Thursday, November 12

Machine Learning Talk: Lee Spector on Genetic Programming; applications to Learning Ranking Functions

Today at the Yahoo! sponsored machine learning lunch, Lee Spector presented his work on genetic programming. His talk, Expressive Languages For Evolved Programs highlighted his work using the Push programming language for solving interesting and hard real-world problems.

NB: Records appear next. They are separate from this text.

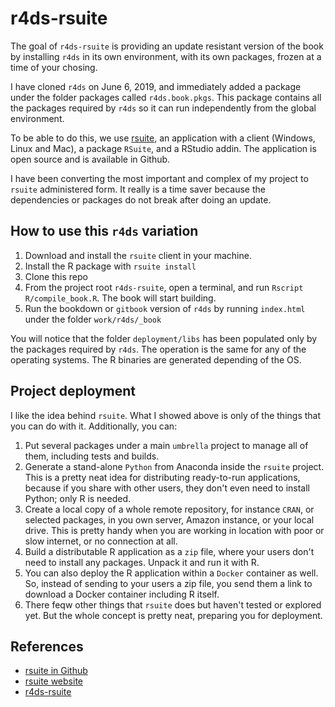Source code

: # r4ds-rsuite

<!-- badges: start -->
<!-- badges: end -->

The goal of `r4ds-rsuite` is providing an update resistant version of the book by installing `r4ds` in its own environment, with its own packages, frozen at a time of your chosing.

I have cloned `r4ds` on June 6, 2019, and immediately added a package under the folder packages called `r4ds.book.pkgs`. This package contains all the packages required by `r4ds` so it can run independently from the global environment.

To be able to do this, we use [rsuite](https://rsuite.io/), an application with a client (Windows, Linux and Mac), a package `RSuite`, and a RStudio addin. The application is open source and is available in Github.

I have been converting the most important and complex of my project to `rsuite` administered form. It really is a time saver because the dependencies or packages do not break after doing an update.

## How to use this `r4ds` variation

1. Download and install the `rsuite` client in your machine.
2. Install the R package with `rsuite install`
3. Clone this repo
4. From the project root `r4ds-rsuite`, open a terminal, and run 
`Rscript R/compile_book.R`. The book will start building.
5. Run the bookdown or `gitbook` version of `r4ds` by running `index.html` under the folder `work/r4ds/_book`

You will notice that the folder `deployment/libs` has been populated only by the packages required by `r4ds`. The operation is the same for any of the operating systems. The R binaries are generated depending of the OS.

## Project deployment
I like the idea behind `rsuite`. What I showed above is only of the things that you can do with it. Additionally, you can:

1. Put several packages under a main `umbrella` project to manage all of them, including tests and builds.
2. Generate a stand-alone `Python` from Anaconda inside the `rsuite` project. This is a pretty neat idea for distributing ready-to-run applications, because if you share with other users, they don't even need to install Python; only R is needed.
3. Create a local copy of a whole remote repository, for instance `CRAN`, or selected packages, in you own server, Amazon instance, or your local drive. This is pretty handy when you are working in location with poor or slow internet, or no connection at all.
4. Build a distributable R application as a `zip` file, where your users don't need to install any packages. Unpack it and run it with R.
5. You can also deploy the R application within a `Docker` container as well. So, instead of sending to your users a zip file, you send them a link to download a Docker container including R itself.
6. There feqw other things that `rsuite` does but haven't tested or explored yet. But the whole concept is pretty neat, preparing you for deployment.


## References

* [rsuite in Github](https://github.com/WLOGSolutions/RSuite)
* [rsuite website](https://rsuite.io/)
* [r4ds-rsuite](https://github.com/f0nzie/r4ds-rsuite)






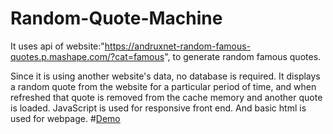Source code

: # Random-Quote-Machine
It uses api of website:"https://andruxnet-random-famous-quotes.p.mashape.com/?cat=famous", to generate random famous quotes.

Since it is using another website's data, no database is required. It displays a random quote from the website for a particular period of time, and when refreshed that quote is removed from the cache memory and another quote is loaded.
JavaScript is used for responsive front end. And basic html is used for webpage.
#[Demo](http://codepen.io/7ranveer/pen/RazXbO)
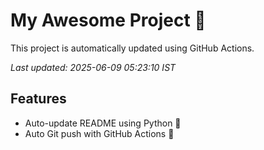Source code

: # My Awesome Project 🚀

This project is automatically updated using GitHub Actions.

_Last updated: 2025-06-09 05:23:10 IST_

## Features
- Auto-update README using Python 🐍
- Auto Git push with GitHub Actions 🤖
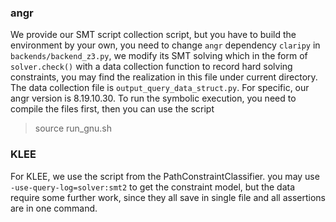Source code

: ### angr
We provide our SMT script collection script, but you have to build the environment by your own, you need to change `angr` dependency `claripy` in `backends/backend_z3.py`, we modify its SMT solving which in the form of `solver.check()` with a data collection function to record hard solving constraints, you may find the realization in this file under current directory. The data collection file is `output_query_data_struct.py`. For specific, our angr version is 8.19.10.30.
To run the symbolic execution, you need to compile the files first, then you can use the script
> source run_gnu.sh

### KLEE
For KLEE, we use the script from the PathConstraintClassifier. you may use `-use-query-log=solver:smt2` to get the constraint model, but the data require some further work, since they all save in single file and all assertions are in one command.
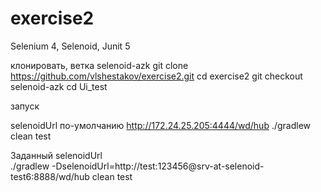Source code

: # exercise2

Selenium 4, Selenoid, Junit 5

клонировать, ветка selenoid-azk
git clone https://github.com/vlshestakov/exercise2.git
cd exercise2
git checkout selenoid-azk
cd Ui_test

запуск

selenoidUrl по-умолчанию http://172.24.25.205:4444/wd/hub
./gradlew clean test   

Заданный selenoidUrl   
./gradlew -DselenoidUrl=http://test:123456@srv-at-selenoid-test6:8888/wd/hub clean test


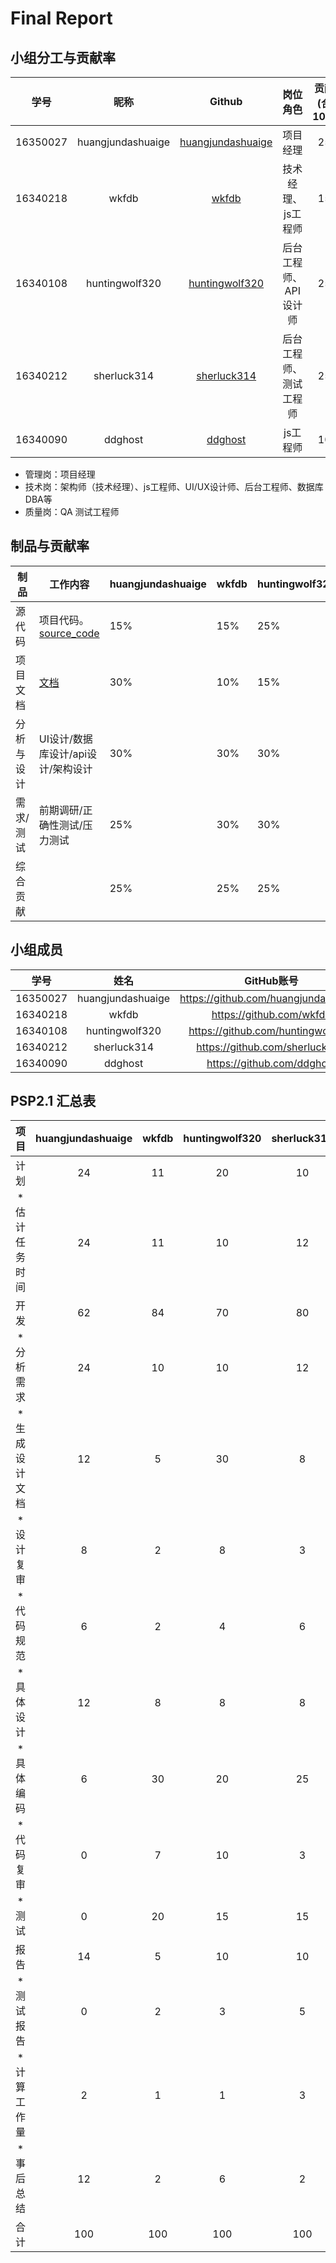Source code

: # Final Report


## 小组分工与贡献率

|学号|昵称|Github|岗位角色|贡献率(合计100%)|
|:--:|:--:|:--:|:--:|:--:|
|16350027|huangjundashuaige|[huangjundashuaige](https://github.com/orgs/whatsup-sysu/people/huangjundashuaige)|项目经理|25%|
|16340218|wkfdb|[wkfdb](https://github.com/orgs/whatsup-sysu/people/wkfdb)|技术经理、js工程师|15%|
|16340108|huntingwolf320|[huntingwolf320](https://github.com/orgs/whatsup-sysu/people/huntingwolf320)|后台工程师、API设计师|25%|
|16340212|sherluck314|[sherluck314](https://github.com/orgs/whatsup-sysu/people/sherluck314)|后台工程师、测试工程师|25%|
|16340090|ddghost|[ddghost](https://github.com/orgs/whatsup-sysu/people/ddghost)|js工程师|10%|

* 管理岗：项目经理
* 技术岗：架构师（技术经理）、js工程师、UI/UX设计师、后台工程师、数据库DBA等
* 质量岗：QA 测试工程师

## 制品与贡献率

| 制品       |   工作内容    | huangjundashuaige | wkfdb | huntingwolf320 | sherluck314 |
| ---------- | ------------------------------------------------------------ | ---- | ------ | ------ | ------ | 
| 源代码     | 项目代码。<br />[source_code](https://github.com/whatsup-sysu)| 15% | 15% | 25%    | 30%    |
| 项目文档   | [文档](https://github.com/whatsup-sysu/documents)             | 30% | 10% | 15%   | 40%     | 
| 分析与设计 | UI设计/数据库设计/api设计/架构设计                              | 30% | 30% | 30%   | 10%    | 
| 需求/测试| 前期调研/正确性测试/压力测试                                      | 25% | 30% | 30%   | 15%    | 
| 综合贡献   |                                                              | 25%  | 25% | 25%    | 25%    | 


## 小组成员

|   学号   |  姓名  |           GitHub账号            |
| :------: | :----: | :-----------------------------: |
| 16350027 |  huangjundashuaige  |  https://github.com/huangjundashuaige  |
| 16340218 | wkfdb | https://github.com/wkfdb  |
| 16340108 | huntingwolf320 | https://github.com/huntingwolf320 |
| 16340212 | sherluck314 | https://github.com/sherluck314  |
| 16340090 | ddghost | https://github.com/ddghost  |
## PSP2.1 汇总表

|      项目    | huangjundashuaige | wkfdb | huntingwolf320 | sherluck314 | ddghost |
| :------------: | :--: | :----: | :----: | :----: | :----: | 
|      计划    |   24   |   11   |    20    |   10     |   11   |
| * 估计任务时间 |   24  |   11   |    10    |    12    |   11   |  
|      开发      |   62   |   84   |    70    |   80   |   80    |
|   * 分析需求   |   24   |   10   |    10    |   12     | 18     |
| * 生成设计文档 |   12   |   5    |    30    |    8    |   8    |
|   * 设计复审   |   8   |   2   |    8    |    3    |      5    |
|   * 代码规范   |   6   |   2    |    4   |    6    |      2    |
|   * 具体设计   |    12  |   8   |    8    |    8    |     12   |
|    * 具体编码     |   6   | 30 |    20   |     25      |  18   |
|   * 代码复审   |   0   |   7   |    10    |    3    |     5    |
|    * 测试      |   0   |   20   |    15    |   15     |   12  |
|    报告        |  14   | 5 |  10    |   10    |          9     |
|   * 测试报告   |   0   | 2 |    3    |   5     |         5      |
|  * 计算工作量  |   2   | 1 |    1    |    3    |         2      |
|  * 事后总结    |   12   | 2 |     6   |   2   |         2       |
| 合计 | 100 | 100 | 100 | 100 |  100 |
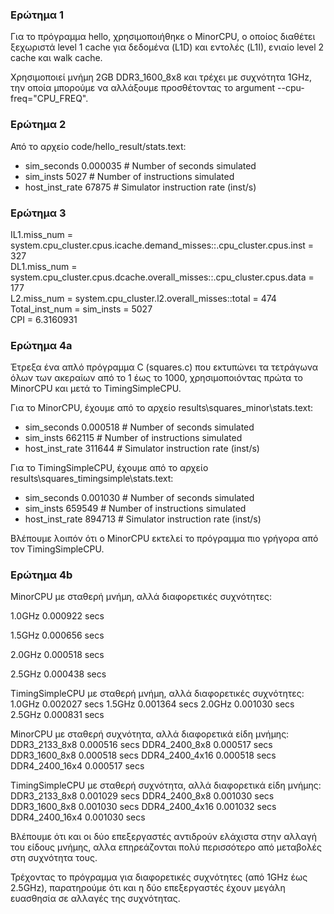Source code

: ### Ερώτημα 1

Για το πρόγραμμα hello, χρησιμοποιήθηκε ο MinorCPU, ο οποίος διαθέτει ξεχωριστά level 1 cache για δεδομένα (L1D) και εντολές (L1Ι), ενιαίο level 2 cache και walk cache.  

Χρησιμοποιεί μνήμη 2GB DDR3_1600_8x8 και τρέχει με συχνότητα 1GHz, την οποία μπορούμε να αλλάξουμε προσθέτοντας το argument --cpu-freq="CPU_FREQ".

### Ερώτημα 2

Από το αρχείο code/hello_result/stats.text:

*	sim\_seconds			0.000035		# Number of seconds simulated  
*	sim\_insts			5027			# Number of instructions simulated  
*	host\_inst\_rate		67875			# Simulator instruction rate (inst/s)


### Ερώτημα 3

IL1.miss_num = system.cpu_cluster.cpus.icache.demand_misses::.cpu_cluster.cpus.inst = 327  
DL1.miss_num = system.cpu_cluster.cpus.dcache.overall_misses::.cpu_cluster.cpus.data = 177  
L2.miss_num = system.cpu_cluster.l2.overall_misses::total = 474  
Total_inst_num = sim_insts = 5027  
CPI = 6.3160931


### Ερώτημα 4a

Έτρεξα ένα απλό πρόγραμμα C (squares.c) που εκτυπώνει τα τετράγωνα όλων των ακεραίων από το 1 έως το 1000, χρησιμοποιόντας πρώτα το MinorCPU και μετά το TimingSimpleCPU.

Για το MinorCPU, έχουμε από το αρχείο results\squares\_minor\stats.text:

*	sim\_seconds			0.000518		# Number of seconds simulated  
*	sim\_insts			662115			# Number of instructions simulated  
*	host\_inst\_rate		311644			# Simulator instruction rate (inst/s)

Για το TimingSimpleCPU, έχουμε από το αρχείο results\squares\_timingsimple\stats.text:

*	sim\_seconds			0.001030		# Number of seconds simulated  
*	sim\_insts			659549			# Number of instructions simulated  
*	host\_inst\_rate		894713			# Simulator instruction rate (inst/s)

Βλέπουμε λοιπόν ότι ο MinorCPU εκτελεί το πρόγραμμα πιο γρήγορα από τον TimingSimpleCPU.


### Ερώτημα 4b

MinorCPU με σταθερή μνήμη, αλλά διαφορετικές συχνότητες:  

1.0GHz    0.000922 secs 

1.5GHz    0.000656 secs 

2.0GHz    0.000518 secs 

2.5GHz    0.000438 secs

TimingSimpleCPU με σταθερή μνήμη, αλλά διαφορετικές συχνότητες:  
1.0GHz    0.002027 secs 
1.5GHz    0.001364 secs 
2.0GHz    0.001030 secs 
2.5GHz    0.000831 secs

MinorCPU με σταθερή συχνότητα, αλλά διαφορετικά είδη μνήμης:
DDR3_2133_8x8     0.000516 secs 
DDR4_2400_8x8     0.000517 secs 
DDR3_1600_8x8     0.000518 secs 
DDR4_2400_4x16    0.000518 secs 
DDR4_2400_16x4    0.000517 secs

TimingSimpleCPU με σταθερή συχνότητα, αλλά διαφορετικά είδη μνήμης:
DDR3_2133_8x8     0.001029 secs 
DDR4_2400_8x8     0.001030 secs 
DDR3_1600_8x8     0.001030 secs 
DDR4_2400_4x16    0.001032 secs 
DDR4_2400_16x4    0.001030 secs

Βλέπουμε ότι και οι δύο επεξεργαστές αντιδρούν ελάχιστα στην αλλαγή του είδους μνήμης, αλλα επηρεάζονται πολύ περισσότερο από μεταβολές στη συχνότητα τους.


Τρέχοντας το πρόγραμμα για διαφορετικές συχνότητες (από 1GHz έως 2.5GHz), παρατηρούμε ότι και η δύο επεξεργαστές έχουν μεγάλη ευασθησία σε αλλαγές της συχνότητας.
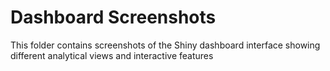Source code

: # Dashboard Screenshots

This folder contains screenshots of the Shiny dashboard interface showing different analytical views and interactive features
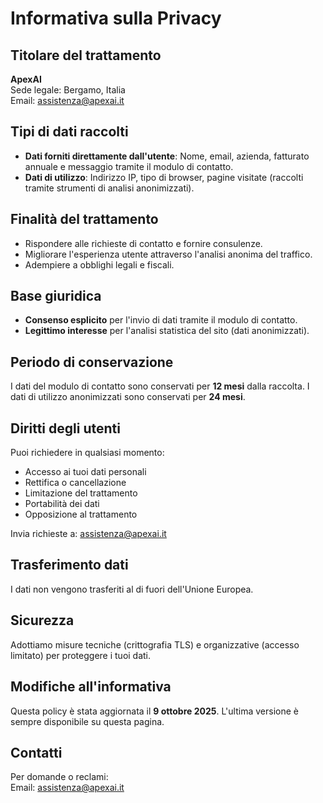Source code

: # Informativa sulla Privacy

## Titolare del trattamento
**ApexAI**  
Sede legale: Bergamo, Italia  
Email: assistenza@apexai.it  

## Tipi di dati raccolti
- **Dati forniti direttamente dall'utente**: Nome, email, azienda, fatturato annuale e messaggio tramite il modulo di contatto.
- **Dati di utilizzo**: Indirizzo IP, tipo di browser, pagine visitate (raccolti tramite strumenti di analisi anonimizzati).

## Finalità del trattamento
- Rispondere alle richieste di contatto e fornire consulenze.
- Migliorare l'esperienza utente attraverso l'analisi anonima del traffico.
- Adempiere a obblighi legali e fiscali.

## Base giuridica
- **Consenso esplicito** per l'invio di dati tramite il modulo di contatto.
- **Legittimo interesse** per l'analisi statistica del sito (dati anonimizzati).

## Periodo di conservazione
I dati del modulo di contatto sono conservati per **12 mesi** dalla raccolta. I dati di utilizzo anonimizzati sono conservati per **24 mesi**.

## Diritti degli utenti
Puoi richiedere in qualsiasi momento:
- Accesso ai tuoi dati personali
- Rettifica o cancellazione
- Limitazione del trattamento
- Portabilità dei dati
- Opposizione al trattamento

Invia richieste a: assistenza@apexai.it

## Trasferimento dati
I dati non vengono trasferiti al di fuori dell'Unione Europea.

## Sicurezza
Adottiamo misure tecniche (crittografia TLS) e organizzative (accesso limitato) per proteggere i tuoi dati.

## Modifiche all'informativa
Questa policy è stata aggiornata il **9 ottobre 2025**. L'ultima versione è sempre disponibile su questa pagina.

## Contatti
Per domande o reclami:  
Email: assistenza@apexai.it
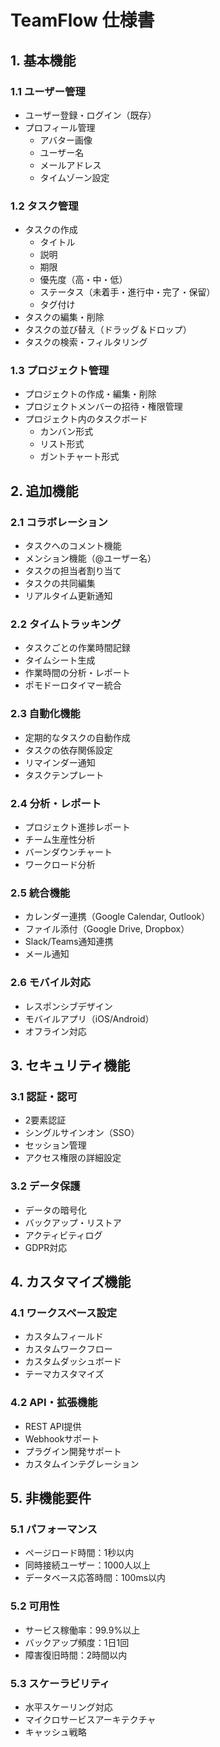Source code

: # TeamFlow 仕様書

## 1. 基本機能

### 1.1 ユーザー管理
- ユーザー登録・ログイン（既存）
- プロフィール管理
  - アバター画像
  - ユーザー名
  - メールアドレス
  - タイムゾーン設定

### 1.2 タスク管理
- タスクの作成
  - タイトル
  - 説明
  - 期限
  - 優先度（高・中・低）
  - ステータス（未着手・進行中・完了・保留）
  - タグ付け
- タスクの編集・削除
- タスクの並び替え（ドラッグ＆ドロップ）
- タスクの検索・フィルタリング

### 1.3 プロジェクト管理
- プロジェクトの作成・編集・削除
- プロジェクトメンバーの招待・権限管理
- プロジェクト内のタスクボード
  - カンバン形式
  - リスト形式
  - ガントチャート形式

## 2. 追加機能

### 2.1 コラボレーション
- タスクへのコメント機能
- メンション機能（@ユーザー名）
- タスクの担当者割り当て
- タスクの共同編集
- リアルタイム更新通知

### 2.2 タイムトラッキング
- タスクごとの作業時間記録
- タイムシート生成
- 作業時間の分析・レポート
- ポモドーロタイマー統合

### 2.3 自動化機能
- 定期的なタスクの自動作成
- タスクの依存関係設定
- リマインダー通知
- タスクテンプレート

### 2.4 分析・レポート
- プロジェクト進捗レポート
- チーム生産性分析
- バーンダウンチャート
- ワークロード分析

### 2.5 統合機能
- カレンダー連携（Google Calendar, Outlook）
- ファイル添付（Google Drive, Dropbox）
- Slack/Teams通知連携
- メール通知

### 2.6 モバイル対応
- レスポンシブデザイン
- モバイルアプリ（iOS/Android）
- オフライン対応

## 3. セキュリティ機能

### 3.1 認証・認可
- 2要素認証
- シングルサインオン（SSO）
- セッション管理
- アクセス権限の詳細設定

### 3.2 データ保護
- データの暗号化
- バックアップ・リストア
- アクティビティログ
- GDPR対応

## 4. カスタマイズ機能

### 4.1 ワークスペース設定
- カスタムフィールド
- カスタムワークフロー
- カスタムダッシュボード
- テーマカスタマイズ

### 4.2 API・拡張機能
- REST API提供
- Webhookサポート
- プラグイン開発サポート
- カスタムインテグレーション

## 5. 非機能要件

### 5.1 パフォーマンス
- ページロード時間：1秒以内
- 同時接続ユーザー：1000人以上
- データベース応答時間：100ms以内

### 5.2 可用性
- サービス稼働率：99.9%以上
- バックアップ頻度：1日1回
- 障害復旧時間：2時間以内

### 5.3 スケーラビリティ
- 水平スケーリング対応
- マイクロサービスアーキテクチャ
- キャッシュ戦略 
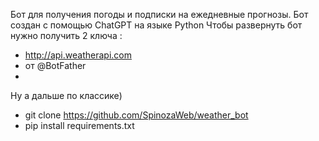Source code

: Бот для получения погоды и подписки на ежедневные прогнозы. Бот создан с помощью ChatGPT на языке Python
Чтобы развернуть бот нужно получить 2 ключа :
 - http://api.weatherapi.com
 - от @BotFather
 - 
Ну а дальше по классике)
  - git clone https://github.com/SpinozaWeb/weather_bot
  - pip install requirements.txt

He pointed to two key principles that these systems need to have to learn solutions, based on observations from biology:
  • Meaningful variation - Variations can't just be random, the mutations and selections have to produce meaningful effects in the domain.

  • Heritability - children need the ability to inherit desirable features from the parent without being clones.
During the talk, a really obvious application would be to use GP to learn IR ranking functions. Recently, Ronan Cummins, did some work in this area. Ronan's recent paper at SIGIR 2009 applied it to learning proximity functions, Learning in a Pairwise Term-Term Proximity Framework for Information Retrieval.

I think there's still interesting work combining GP with IR. For example, one problem is that collections and users evolve over time, but most ranking functions are static.


  1. 1. I think there was a GA algorithm at TREC a few years ago.

    2. Be careful with biological metaphor. Evolution—both real and artificial—has resulted in many suboptimal solutions.

    3. Many (popular) models are usually static. This does not mean that their parameters cannot be adapted (cf. online learning) or their predictions adjusted (cf. Bayesian IR). If you add work on RF/IF, the system becomes very dynamic.

    a. Online learning for IR

    Many though probably the most recent is from the Cornell group,

    [1] Kleinberg, R., Radlinski, F., and Joachims, T. Learning diverse rankings with multi-armed bandits. In International Conference on Machine Learning (ICML) (2008).
    [2] Yue, Y., and Joachims, T. Interactively optimizing information retrieval systems as a dueling bandits problem. In ICML ’09: Proceedings of the 26th Annual International Conference on Machine Learning (New York, NY, USA, 2009), ACM, pp. 1201–1208.

    b. Bayesian IR

    This my current favorite reference on the subject,

    [3] Lenk, P. J., and Floyd, B. D. Dynamically updating relevance judgements in probabilistic information systems via users’ feedback. Management Science 34, 12 (December 1988), 1450–1459.

    Lenk and Floyd cast the problem in a way which is very appealing for folks working with ten blue links.

  2. One huge criticism of GP is training time. I don't have any first-hand experience, but they're generally considered too slow for most reasonably sized problems.

    There was a GP paper at one of the LETOR workshops a couple years ago:
    "Learning to Rank for Information Retrieval Using Genetic Programming"
    by Yeh et al.
    (apologies for the weird link redirect through Google sites. Couldn't find another version)

  3. I think GP has its merits for IR, and can actually achieve reasonably good results (at least as far as I can see from papers proposed by Jeff and Jon).

    I like two facts about GP: they are intrinsically easy to parallelize and they are generally well suited for unconvex functions (I only have Wikipedia "Genetic algorithm" article to back me up on this, so please correct me if I am wrong :) )

    The thing that's not so nice about GP, is that its quite hard to understand what the solution is really doing, as is demonstrated by the final scoring function in Ronan's paper.

  4. GPs deal with nonconvexity by naively applying stochasticity. There are smarter ways of dealing with nonconvexity.